Collected data entries:
=== Begin Enclosure ===

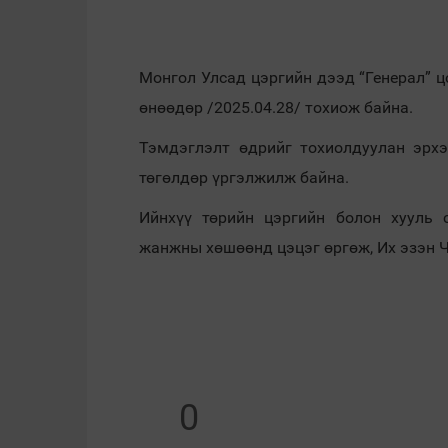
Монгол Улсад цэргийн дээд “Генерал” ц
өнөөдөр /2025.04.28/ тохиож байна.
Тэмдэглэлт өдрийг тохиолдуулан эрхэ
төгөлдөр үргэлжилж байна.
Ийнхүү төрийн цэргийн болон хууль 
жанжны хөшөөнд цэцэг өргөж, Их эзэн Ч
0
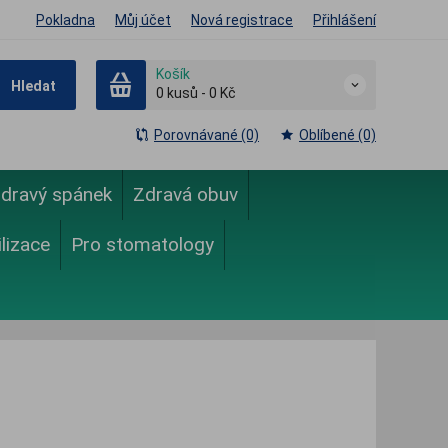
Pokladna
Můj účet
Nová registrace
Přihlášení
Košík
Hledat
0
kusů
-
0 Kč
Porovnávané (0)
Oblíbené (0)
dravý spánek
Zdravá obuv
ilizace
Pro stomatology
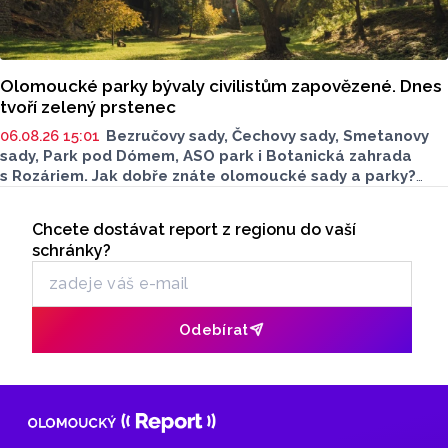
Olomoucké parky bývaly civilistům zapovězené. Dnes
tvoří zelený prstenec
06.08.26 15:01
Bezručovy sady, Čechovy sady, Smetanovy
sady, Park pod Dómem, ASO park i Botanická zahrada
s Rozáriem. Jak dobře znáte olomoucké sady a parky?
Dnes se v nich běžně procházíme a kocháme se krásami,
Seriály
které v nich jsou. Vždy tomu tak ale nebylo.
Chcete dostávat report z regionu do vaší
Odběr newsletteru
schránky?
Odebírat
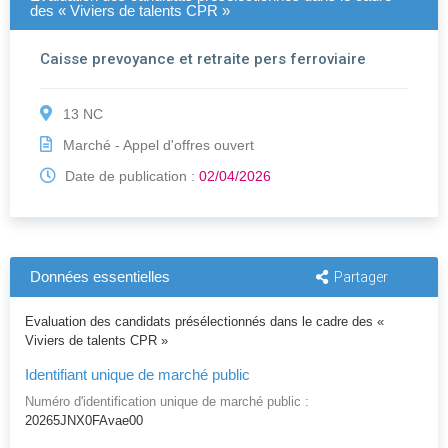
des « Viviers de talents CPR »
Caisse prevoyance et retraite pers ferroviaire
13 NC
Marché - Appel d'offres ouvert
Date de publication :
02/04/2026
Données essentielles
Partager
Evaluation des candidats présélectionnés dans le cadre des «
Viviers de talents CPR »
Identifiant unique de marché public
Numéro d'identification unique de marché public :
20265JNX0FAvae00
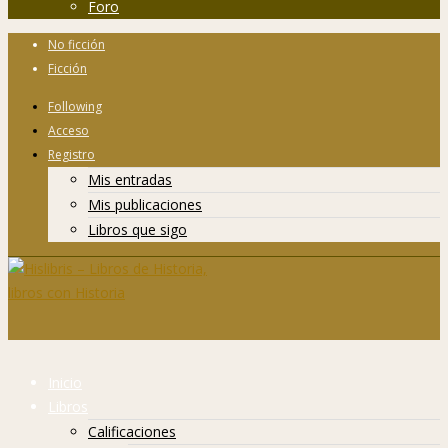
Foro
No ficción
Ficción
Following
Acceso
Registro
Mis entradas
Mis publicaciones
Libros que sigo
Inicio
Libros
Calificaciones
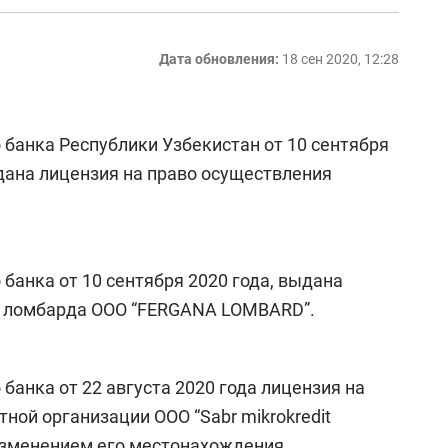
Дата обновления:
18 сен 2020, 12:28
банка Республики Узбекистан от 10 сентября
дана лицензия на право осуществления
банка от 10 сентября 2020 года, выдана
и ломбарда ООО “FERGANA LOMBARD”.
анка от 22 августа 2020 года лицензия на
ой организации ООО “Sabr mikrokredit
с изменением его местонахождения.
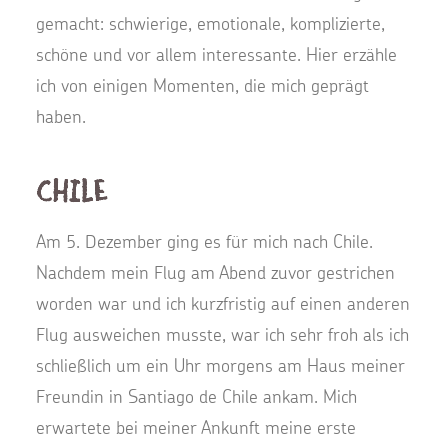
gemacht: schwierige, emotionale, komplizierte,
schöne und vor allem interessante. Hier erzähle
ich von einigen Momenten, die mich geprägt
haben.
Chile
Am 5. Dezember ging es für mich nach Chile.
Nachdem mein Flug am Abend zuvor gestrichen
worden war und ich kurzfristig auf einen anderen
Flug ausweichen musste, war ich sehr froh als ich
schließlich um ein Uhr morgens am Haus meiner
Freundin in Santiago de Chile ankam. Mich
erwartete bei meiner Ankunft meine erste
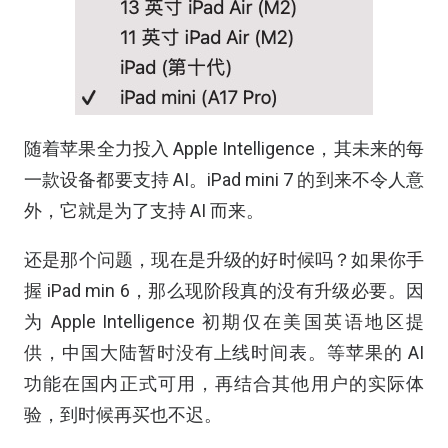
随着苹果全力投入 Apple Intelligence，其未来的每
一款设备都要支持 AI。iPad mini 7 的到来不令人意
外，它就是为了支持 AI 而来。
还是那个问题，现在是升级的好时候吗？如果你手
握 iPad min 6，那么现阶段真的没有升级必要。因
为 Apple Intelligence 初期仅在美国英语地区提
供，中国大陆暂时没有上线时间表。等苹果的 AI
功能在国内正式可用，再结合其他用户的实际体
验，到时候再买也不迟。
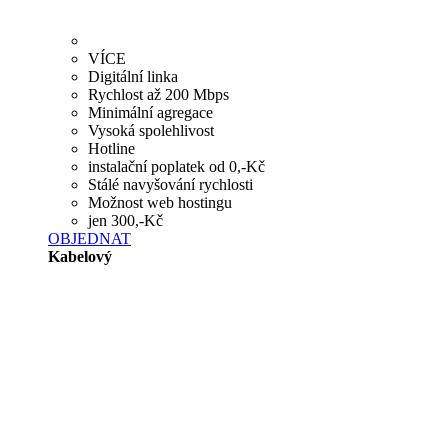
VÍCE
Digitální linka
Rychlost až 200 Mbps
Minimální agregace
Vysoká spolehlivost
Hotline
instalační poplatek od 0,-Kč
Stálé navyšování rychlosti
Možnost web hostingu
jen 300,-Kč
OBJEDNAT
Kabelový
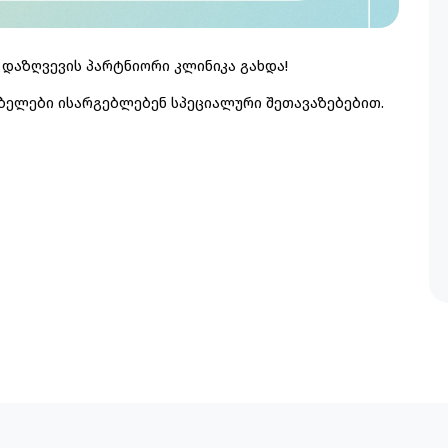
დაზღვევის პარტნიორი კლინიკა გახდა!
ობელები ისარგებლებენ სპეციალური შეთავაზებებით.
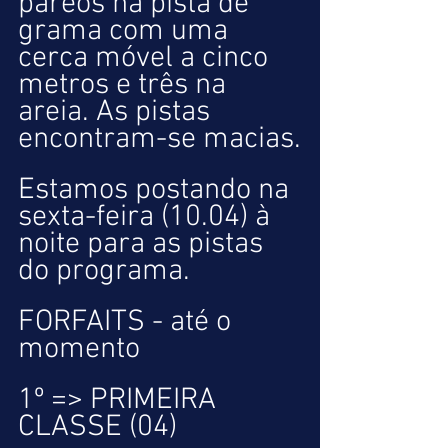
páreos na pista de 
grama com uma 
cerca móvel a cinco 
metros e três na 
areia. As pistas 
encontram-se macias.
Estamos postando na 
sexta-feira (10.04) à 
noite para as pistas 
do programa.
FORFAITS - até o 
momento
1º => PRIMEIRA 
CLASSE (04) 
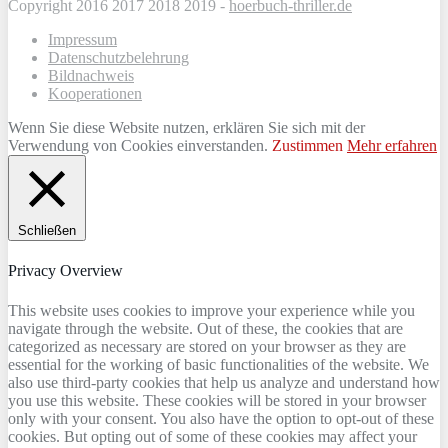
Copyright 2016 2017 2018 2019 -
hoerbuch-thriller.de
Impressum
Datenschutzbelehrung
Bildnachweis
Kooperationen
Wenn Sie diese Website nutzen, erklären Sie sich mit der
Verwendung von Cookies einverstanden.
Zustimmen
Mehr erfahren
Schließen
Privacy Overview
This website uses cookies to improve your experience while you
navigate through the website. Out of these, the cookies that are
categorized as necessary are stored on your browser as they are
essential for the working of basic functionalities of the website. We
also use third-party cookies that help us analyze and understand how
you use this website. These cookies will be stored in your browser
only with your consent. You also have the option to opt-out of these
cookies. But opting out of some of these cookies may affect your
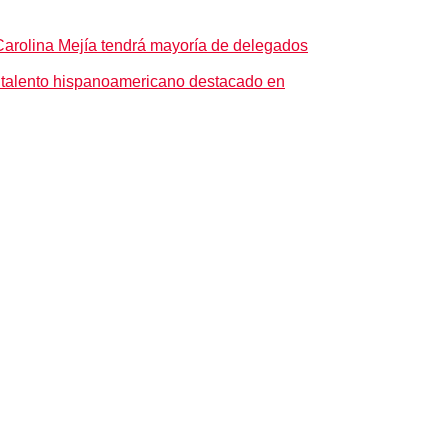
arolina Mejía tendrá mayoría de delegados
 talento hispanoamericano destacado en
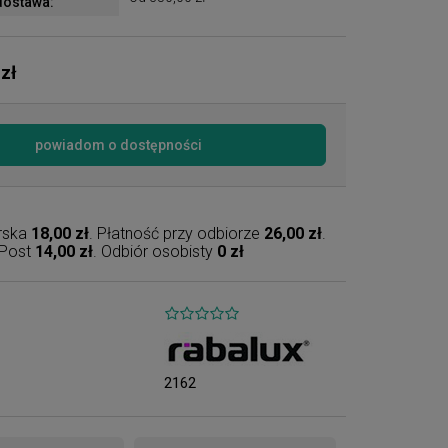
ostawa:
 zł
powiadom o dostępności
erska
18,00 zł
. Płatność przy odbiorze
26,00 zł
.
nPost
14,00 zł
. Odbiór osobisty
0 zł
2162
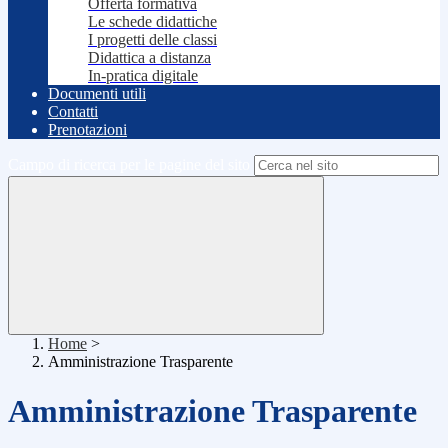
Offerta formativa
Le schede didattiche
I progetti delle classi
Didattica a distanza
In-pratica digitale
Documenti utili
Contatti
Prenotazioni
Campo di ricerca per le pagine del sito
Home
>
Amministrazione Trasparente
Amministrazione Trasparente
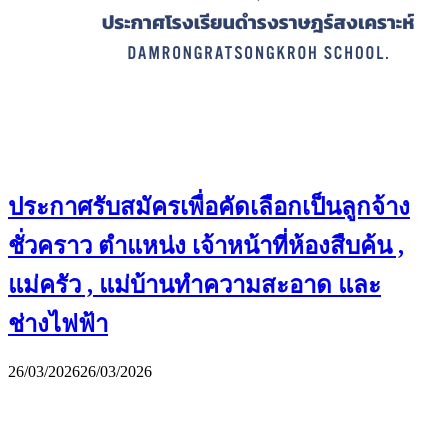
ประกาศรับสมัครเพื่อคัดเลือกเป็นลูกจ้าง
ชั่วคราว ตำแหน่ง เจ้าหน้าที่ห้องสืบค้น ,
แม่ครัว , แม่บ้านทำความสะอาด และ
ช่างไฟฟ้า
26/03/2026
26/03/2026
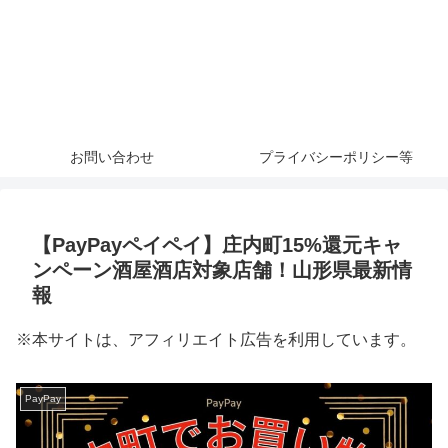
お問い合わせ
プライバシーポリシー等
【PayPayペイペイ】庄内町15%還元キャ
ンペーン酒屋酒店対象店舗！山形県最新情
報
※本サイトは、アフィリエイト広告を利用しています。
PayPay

=== End Enclosure ===

=== Directive ===
Reproduce every line of text in the material above verbatim, omitting the pictures.

=== Answer to the exercise ===
Монгол Улсад цэргийн дээд “Генерал” ц
өнөөдөр /2025.04.28/ тохиож байна.
Тэмдэглэлт өдрийг тохиолдуулан эрхэ
төгөлдөр үргэлжилж байна.
Ийнхүү төрийн цэргийн болон хууль 
жанжны хөшөөнд цэцэг өргөж, Их эзэн Ч
0
Pokladna
Můj účet
Nová registrace
Přihlášení
Košík
Hledat
0
kusů
-
0 Kč
Porovnávané (0)
Oblíbené (0)
dravý spánek
Zdravá obuv
ilizace
Pro stomatology
Olomoucké parky bývaly civilistům zapovězené. Dnes
tvoří zelený prstenec
06.08.26 15:01
Bezručovy sady, Čechovy sady, Smetanovy
sady, Park pod Dómem, ASO park i Botanická zahrada
s Rozáriem. Jak dobře znáte olomoucké sady a parky?
Dnes se v nich běžně procházíme a kocháme se krásami,
Seriály
které v nich jsou. Vždy tomu tak ale nebylo.
Chcete dostávat report z regionu do vaší
Odběr newsletteru
schránky?
Odebírat
des « Viviers de talents CPR »
Caisse prevoyance et retraite pers ferroviaire
13 NC
Marché - Appel d'offres ouvert
Date de publication :
02/04/2026
Données essentielles
Partager
Evaluation des candidats présélectionnés dans le cadre des «
Viviers de talents CPR »
Identifiant unique de marché public
Numéro d'identification unique de marché public :
20265JNX0FAvae00
Foro
No ficción
Ficción
Following
Acceso
Registro
Mis entradas
Mis publicaciones
Libros que sigo
Inicio
Libros
Calificaciones
Дата обновления:
18 сен 2020, 12:28
банка Республики Узбекистан от 10 сентября
дана лицензия на право осуществления
банка от 10 сентября 2020 года, выдана
и ломбарда ООО “FERGANA LOMBARD”.
анка от 22 августа 2020 года лицензия на
ой организации ООО “Sabr mikrokredit
с изменением его местонахождения.
gemacht: schwierige, emotionale, komplizierte,
schöne und vor allem interessante. Hier erzähle
ich von einigen Momenten, die mich geprägt
haben.
Chile
Am 5. Dezember ging es für mich nach Chile.
Nachdem mein Flug am Abend zuvor gestrichen
worden war und ich kurzfristig auf einen anderen
Flug ausweichen musste, war ich sehr froh als ich
schließlich um ein Uhr morgens am Haus meiner
Freundin in Santiago de Chile ankam. Mich
erwartete bei meiner Ankunft meine erste
随着苹果全力投入 Apple Intelligence，其未来的每
一款设备都要支持 AI。iPad mini 7 的到来不令人意
外，它就是为了支持 AI 而来。
还是那个问题，现在是升级的好时候吗？如果你手
握 iPad min 6，那么现阶段真的没有升级必要。因
为 Apple Intelligence 初期仅在美国英语地区提
供，中国大陆暂时没有上线时间表。等苹果的 AI
功能在国内正式可用，再结合其他用户的实际体
验，到时候再买也不迟。
VÍCE
Digitální linka
Rychlost až 200 Mbps
Minimální agregace
Vysoká spolehlivost
Hotline
instalační poplatek od 0,-Kč
Stálé navyšování rychlosti
Možnost web hostingu
jen 300,-Kč
OBJEDNAT
Kabelový
დაზღვევის პარტნიორი კლინიკა გახდა!
ობელები ისარგებლებენ სპეციალური შეთავაზებებით.
páreos na pista de 
grama com uma 
cerca móvel a cinco 
metros e três na 
areia. As pistas 
encontram-se macias.
Estamos postando na 
sexta-feira (10.04) à 
noite para as pistas 
do programa.
FORFAITS - até o 
momento
1º => PRIMEIRA 
CLASSE (04) 
Copyright 2016 2017 2018 2019 -
hoerbuch-thriller.de
Impressum
Datenschutzbelehrung
Bildnachweis
Kooperationen
Wenn Sie diese Website nutzen, erklären Sie sich mit der
Verwendung von Cookies einverstanden.
Zustimmen
Mehr erfahren
Schließen
Privacy Overview
This website uses cookies to improve your experience while you
navigate through the website. Out of these, the cookies that are
categorized as necessary are stored on your browser as they are
essential for the working of basic functionalities of the website. We
also use third-party cookies that help us analyze and understand how
you use this website. These cookies will be stored in your browser
only with your consent. You also have the option to opt-out of these
cookies. But opting out of some of these cookies may affect your
arolina Mejía tendrá mayoría de delegados
 talento hispanoamericano destacado en
ostawa:
 zł
powiadom o dostępności
erska
18,00 zł
. Płatność przy odbiorze
26,00 zł
.
nPost
14,00 zł
. Odbiór osobisty
0 zł
2162
Offerta formativa
Le schede didattiche
I progetti delle classi
Didattica a distanza
In-pratica digitale
Documenti utili
Contatti
Prenotazioni
Campo di ricerca per le pagine del sito
Home
>
Amministrazione Trasparente
Amministrazione Trasparente
ประกาศรับสมัครเพื่อคัดเลือกเป็นลูกจ้าง
ชั่วคราว ตำแหน่ง เจ้าหน้าที่ห้องสืบค้น ,
แม่ครัว , แม่บ้านทำความสะอาด และ
ช่างไฟฟ้า
26/03/2026
26/03/2026
お問い合わせ
プライバシーポリシー等
【PayPayペイペイ】庄内町15%還元キャ
ンペーン酒屋酒店対象店舗！山形県最新情
報
※本サイトは、アフィリエイト広告を利用しています。
PayPay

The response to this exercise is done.